## JOB
From each of the entries below, extract the lines of text and reproduce every one verbatim, leaving the pictures out of your answer.

---------- DATA SHOWN

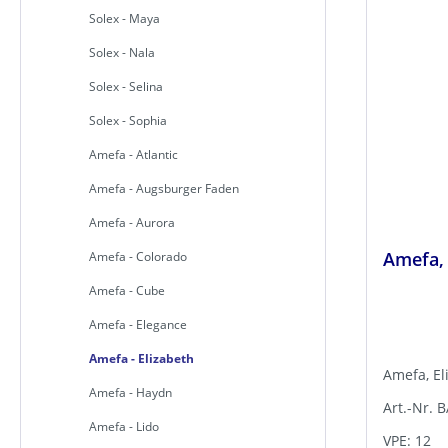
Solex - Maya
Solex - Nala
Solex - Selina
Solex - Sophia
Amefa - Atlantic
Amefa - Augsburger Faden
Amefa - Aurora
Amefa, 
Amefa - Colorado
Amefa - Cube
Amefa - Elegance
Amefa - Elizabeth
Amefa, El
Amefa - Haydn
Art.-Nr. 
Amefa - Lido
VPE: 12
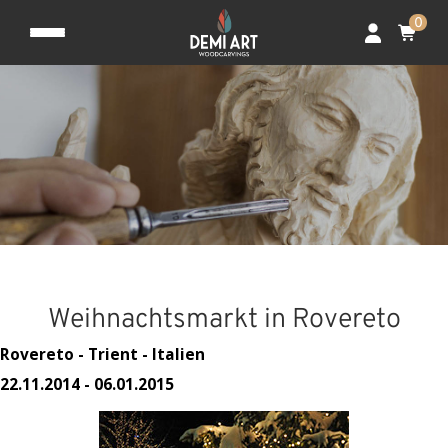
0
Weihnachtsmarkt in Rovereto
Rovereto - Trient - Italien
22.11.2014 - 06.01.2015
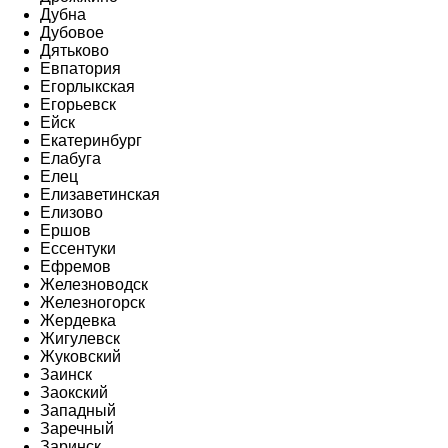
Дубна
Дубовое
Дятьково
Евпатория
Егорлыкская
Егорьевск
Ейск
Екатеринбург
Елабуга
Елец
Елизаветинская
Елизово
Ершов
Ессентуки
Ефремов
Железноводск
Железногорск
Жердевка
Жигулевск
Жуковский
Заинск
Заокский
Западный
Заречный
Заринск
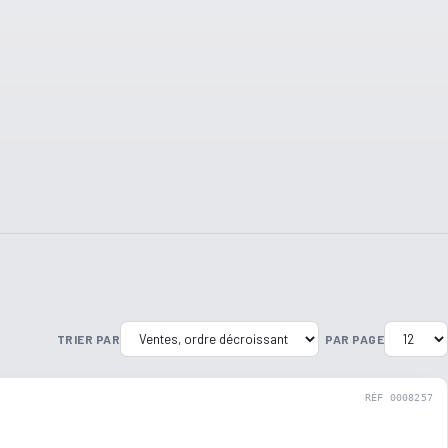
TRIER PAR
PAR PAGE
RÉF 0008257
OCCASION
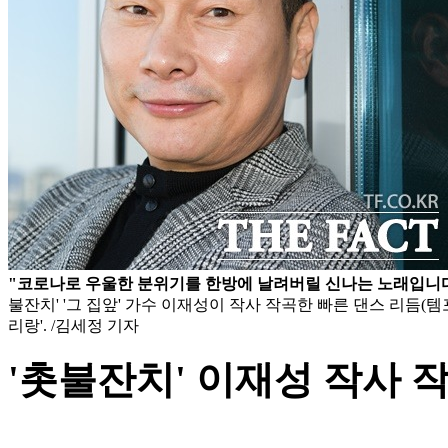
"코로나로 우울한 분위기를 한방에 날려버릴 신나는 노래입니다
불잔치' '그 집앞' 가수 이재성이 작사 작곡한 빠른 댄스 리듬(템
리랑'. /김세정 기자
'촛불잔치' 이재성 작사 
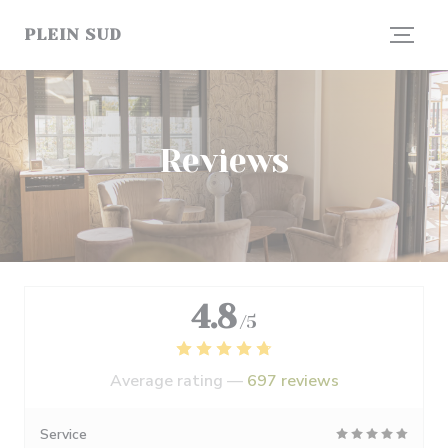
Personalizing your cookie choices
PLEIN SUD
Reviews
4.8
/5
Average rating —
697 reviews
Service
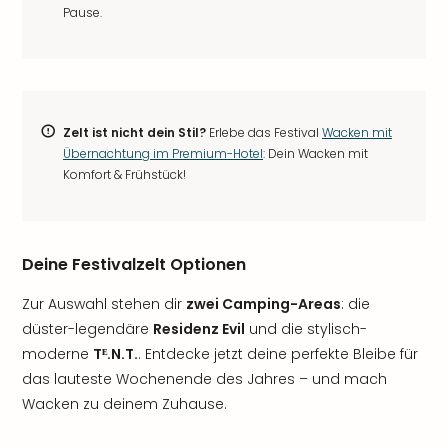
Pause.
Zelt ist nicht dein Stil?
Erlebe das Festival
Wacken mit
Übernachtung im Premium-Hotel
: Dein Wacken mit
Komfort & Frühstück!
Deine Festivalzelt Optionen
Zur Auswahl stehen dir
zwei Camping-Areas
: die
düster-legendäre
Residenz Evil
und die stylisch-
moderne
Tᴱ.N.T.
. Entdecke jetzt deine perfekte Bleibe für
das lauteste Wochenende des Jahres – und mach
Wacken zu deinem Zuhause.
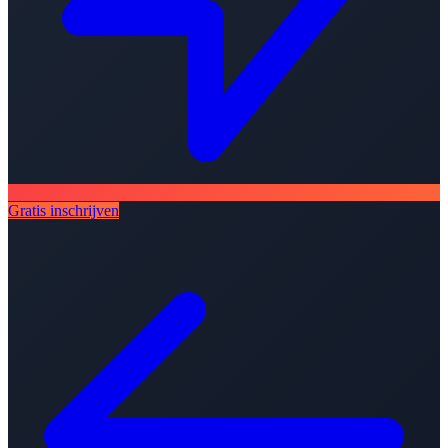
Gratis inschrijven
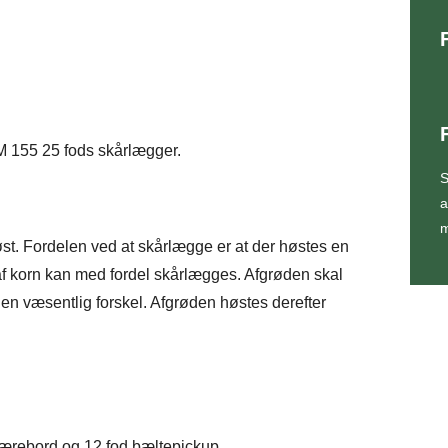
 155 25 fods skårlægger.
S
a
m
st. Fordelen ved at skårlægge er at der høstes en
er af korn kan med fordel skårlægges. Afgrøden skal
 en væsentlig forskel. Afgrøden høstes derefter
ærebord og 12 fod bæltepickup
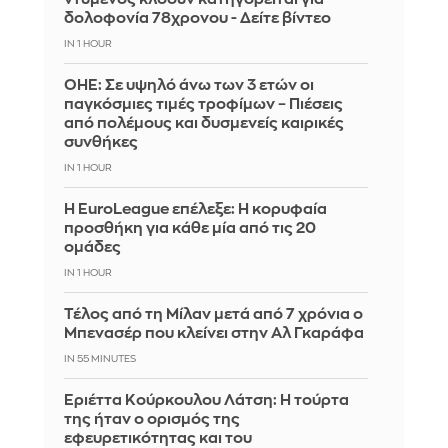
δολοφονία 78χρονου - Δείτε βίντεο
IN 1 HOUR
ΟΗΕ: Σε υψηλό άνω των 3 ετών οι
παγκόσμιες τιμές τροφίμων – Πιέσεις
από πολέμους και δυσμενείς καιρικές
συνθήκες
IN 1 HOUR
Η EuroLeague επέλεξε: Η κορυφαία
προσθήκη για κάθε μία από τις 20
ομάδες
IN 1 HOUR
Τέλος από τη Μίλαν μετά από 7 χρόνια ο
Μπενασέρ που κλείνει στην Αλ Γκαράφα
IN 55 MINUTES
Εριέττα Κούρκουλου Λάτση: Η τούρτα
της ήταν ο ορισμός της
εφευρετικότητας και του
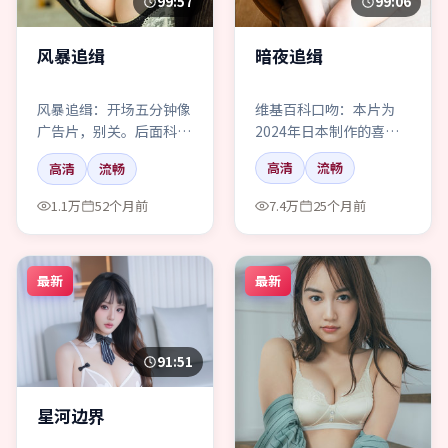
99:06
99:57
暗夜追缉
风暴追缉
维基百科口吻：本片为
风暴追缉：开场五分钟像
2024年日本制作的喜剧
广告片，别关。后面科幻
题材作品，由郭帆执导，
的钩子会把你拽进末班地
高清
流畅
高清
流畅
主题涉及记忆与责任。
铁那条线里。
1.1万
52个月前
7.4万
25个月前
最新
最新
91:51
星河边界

--------------------

## WORKED SOLUTION
Solex - Maya
Solex - Nala
Solex - Selina
Solex - Sophia
Amefa - Atlantic
Amefa - Augsburger Faden
Amefa - Aurora
Amefa, 
Amefa - Colorado
Amefa - Cube
Amefa - Elegance
Amefa - Elizabeth
Amefa, El
Amefa - Haydn
Art.-Nr. 
Amefa - Lido
VPE: 12
0
Weihnachtsmarkt in Rovereto
Rovereto - Trient - Italien
22.11.2014 - 06.01.2015
Дубна
Дубовое
Дятьково
Евпатория
Егорлыкская
Егорьевск
Ейск
Екатеринбург
Елабуга
Елец
Елизаветинская
Елизово
Ершов
Ессентуки
Ефремов
Железноводск
Железногорск
Жердевка
Жигулевск
Жуковский
Заинск
Заокский
Западный
Заречный
Заринск
TRIER PAR
PAR PAGE
RÉF 0008257
OCCASION
"코로나로 우울한 분위기를 한방에 날려버릴 신나는 노래입니다
불잔치' '그 집앞' 가수 이재성이 작사 작곡한 빠른 댄스 리듬(템
리랑'. /김세정 기자
'촛불잔치' 이재성 작사 
Personalizing your cookie choices
PLEIN SUD
Reviews
4.8
/5
Average rating —
697 reviews
Service
Pause.
Zelt ist nicht dein Stil?
Erlebe das Festival
Wacken mit
Übernachtung im Premium-Hotel
: Dein Wacken mit
Komfort & Frühstück!
Deine Festivalzelt Optionen
Zur Auswahl stehen dir
zwei Camping-Areas
: die
düster-legendäre
Residenz Evil
und die stylisch-
moderne
Tᴱ.N.T.
. Entdecke jetzt deine perfekte Bleibe für
das lauteste Wochenende des Jahres – und mach
Wacken zu deinem Zuhause.
Gratis inschrijven
 155 25 fods skårlægger.
S
a
m
st. Fordelen ved at skårlægge er at der høstes en
er af korn kan med fordel skårlægges. Afgrøden skal
 en væsentlig forskel. Afgrøden høstes derefter
ærebord og 12 fod bæltepickup
δολοφονία 78χρονου - Δείτε βίντεο
IN 1 HOUR
ΟΗΕ: Σε υψηλό άνω των 3 ετών οι
παγκόσμιες τιμές τροφίμων – Πιέσεις
από πολέμους και δυσμενείς καιρικές
συνθήκες
IN 1 HOUR
Η EuroLeague επέλεξε: Η κορυφαία
προσθήκη για κάθε μία από τις 20
ομάδες
IN 1 HOUR
Τέλος από τη Μίλαν μετά από 7 χρόνια ο
Μπενασέρ που κλείνει στην Αλ Γκαράφα
IN 55 MINUTES
Εριέττα Κούρκουλου Λάτση: Η τούρτα
της ήταν ο ορισμός της
εφευρετικότητας και του
99:06
99:57
暗夜追缉
风暴追缉
维基百科口吻：本片为
风暴追缉：开场五分钟像
2024年日本制作的喜剧
广告片，别关。后面科幻
题材作品，由郭帆执导，
的钩子会把你拽进末班地
高清
流畅
高清
流畅
主题涉及记忆与责任。
铁那条线里。
1.1万
52个月前
7.4万
25个月前
最新
最新
91:51
星河边界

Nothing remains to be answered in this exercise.